● **Passage**:
__________

Swimming for Injury Recovery

Exercising in water can help people recover from a variety of injuries.

Swimming isn’t just a way to cool off in the summer heat: time in the pool can also relieve pain and improve recovery from a wide range of injuries, including knee and back pain and can help even after you’ve had surgery.

Research shows that swimming and aquatic exercise can help people with injuries rebuild strength, increase range of motion, improve cardiovascular fitness, and more. Here’s what you need to know before you dive in.

How swimming helps

We all need exercise to stay healthy — even after we’ve suffered an injury. Because the buoyancy of water takes stress off the joints, swimming and other aquatic exercises are low impact and non-weight bearing, making them easier on the joints than many activities on land.

At the same time, water workouts aren’t easy. Water resistance challenges muscles and can help an injured person build or rebuild strength in the arms, shoulders, back, legs, or core to better support the joints. Swimming can also offer a challenging cardio workout and is a form of active stretching that can loosen up stiff muscles and ligaments.

For instance, if a knee, foot or ankle injury is preventing you from participating in your favourite physical activity or sport and you don’t want to lose your cardiovascular endurance, swimming is a great way to maintain or even increase your cardiovascular endurance while rehabilitating your injury — you may even find that your performance has even improved when you’re able to return to your activity or sport thanks to this cross-training.

Don’t go it alone

While swimming is relatively gentle on the body, some movements can exacerbate certain injuries. Check with your doctor or physiotherapist to make sure it’s safe for you to jump in the pool this summer. An evaluation from a physiotherapist will help you determine what kind of water activity is best for your body and how you can prevent further injury.

__________

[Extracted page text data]
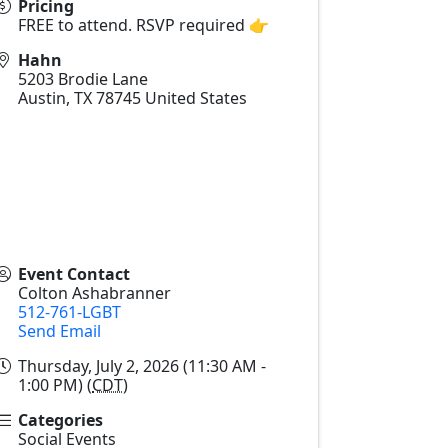
Pricing
FREE to attend. RSVP required 👉
Hahn
5203 Brodie Lane
Austin
,
TX
78745
United States
Event Contact
Colton Ashabranner
512-761-LGBT
Send Email
Thursday, July 2, 2026 (11:30 AM -
1:00 PM) (
CDT
)
Categories
Social Events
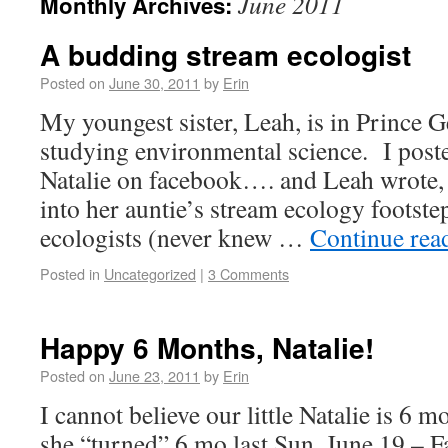
June 2011
Monthly Archives:
A budding stream ecologist
Posted on
June 30, 2011
by
Erin
My youngest sister, Leah, is in Prince 
studying environmental science. I posted
Natalie on facebook…. and Leah wrote, “I
into her auntie’s stream ecology footst
ecologists (never knew …
Continue rea
Posted in
Uncategorized
|
3 Comments
Happy 6 Months, Natalie!
Posted on
June 23, 2011
by
Erin
I cannot believe our little Natalie is 6 
she “turned” 6 mo last Sun, June 19 – F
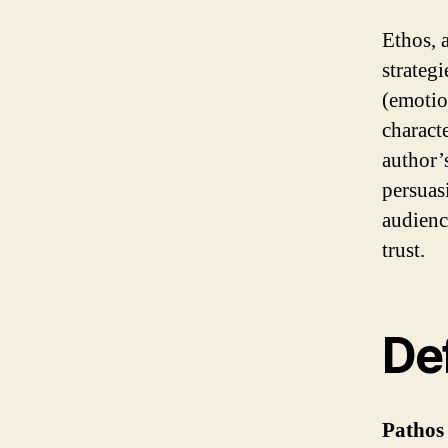
Ethos, 
strategi
(emotion
characte
author’s
persuas
audience
trust.
Def
Pathos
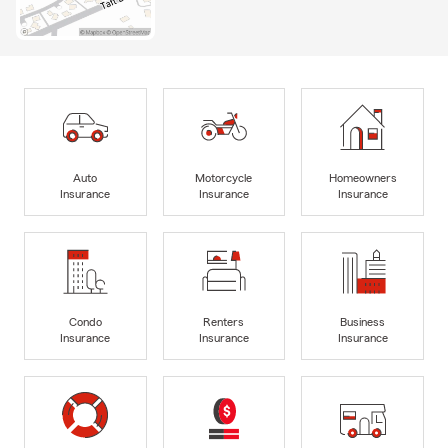
Auto
Motorcycle
Homeowners
Insurance
Insurance
Insurance
Condo
Renters
Business
Insurance
Insurance
Insurance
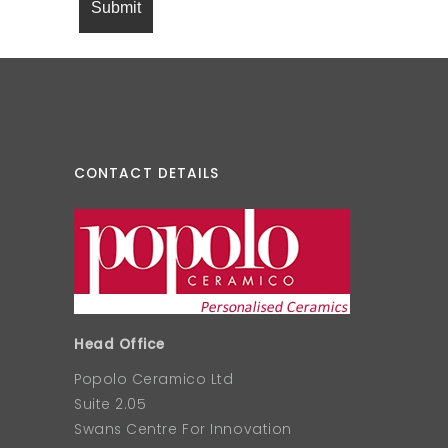
CONTACT DETAILS
Head Office
Popolo Ceramico Ltd
Suite 2.05
Swans Centre For Innovation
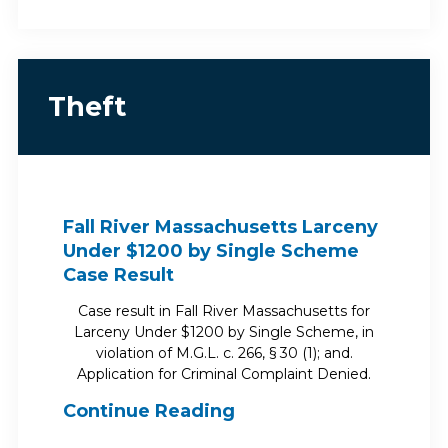
Theft
Fall River Massachusetts Larceny
Under $1200 by Single Scheme
Case Result
Case result in Fall River Massachusetts for
Larceny Under $1200 by Single Scheme, in
violation of M.G.L. c. 266, § 30 (1); and.
Application for Criminal Complaint Denied.
Continue Reading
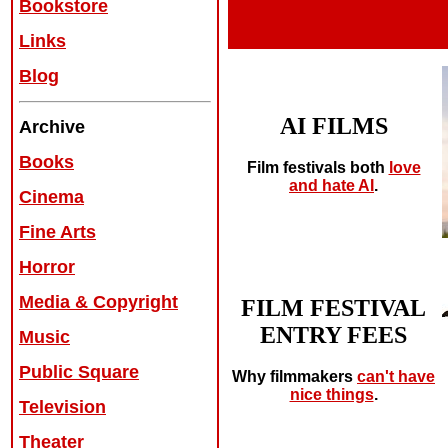
Bookstore
Links
Blog
AI FILMS
Archive
Books
Film festivals both
love
and hate AI
.
Cinema
Fine Arts
Horror
Media & Copyright
FILM FESTIVAL
ENTRY FEES
Music
Public Square
Why filmmakers
can't have
nice things
.
Television
Theater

__________

● **Activities**:
a - In the passage on swimming for injury recovery, list every body area in which water resistance is said to help an injured person build or rebuild strength.
b - Write the next part of the article on swimming for injury recovery, starting after its final sentence.

● **Numbered answers**:
a - Arms, shoulders, back, legs, core

b -
Different folks, different strokes

If it’s safe for you to swim, ask your physiotherapist to suggest strokes that would be safest for you. Those who’ve suffered back or neck problems, for instance, might be wiser to do a breaststroke over a butterfly or freestyle stroke, which both involve more trunk rotation. The backstroke may be best for anyone concerned about hyperextending their spine (it’s also a fun, easy stroke for beginners).

Form matters

After an injury, your form matters more than ever. Be mindful of your technique and, if you’re a beginner or haven’t spent much time in the pool lately, consider hiring a coach or trainer for both advice and encouragement. Research shows that you’ll get the best results from swimming at least twice a week, but make sure to ramp up your activity slowly to avoid a swimming-related injury.

Can’t swim? No problem.

If lane swimming doesn’t work for you, there are other water-based exercises that offer the same benefits. Aquatherapy (walking or jogging in water) and water aerobics can both ease pain and speed recovery from injury. Most local pools offer a wide variety of classes that would likely be suitable for your age and level of health.